• _Problem_
Count how many lines in the records below contain the string "Example", with uppercase and lowercase treated as different, and reply with only that number.

-- START Record excerpts --

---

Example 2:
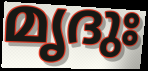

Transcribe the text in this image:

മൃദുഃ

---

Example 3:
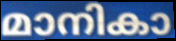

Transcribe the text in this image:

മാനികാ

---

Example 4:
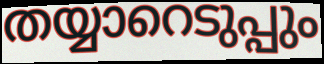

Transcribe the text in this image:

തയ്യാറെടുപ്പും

-- END Record excerpts --
-- START Record excerpts --

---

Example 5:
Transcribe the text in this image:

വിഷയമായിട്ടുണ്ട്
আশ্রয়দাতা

-- END Record excerpts --

• _Written solution_
4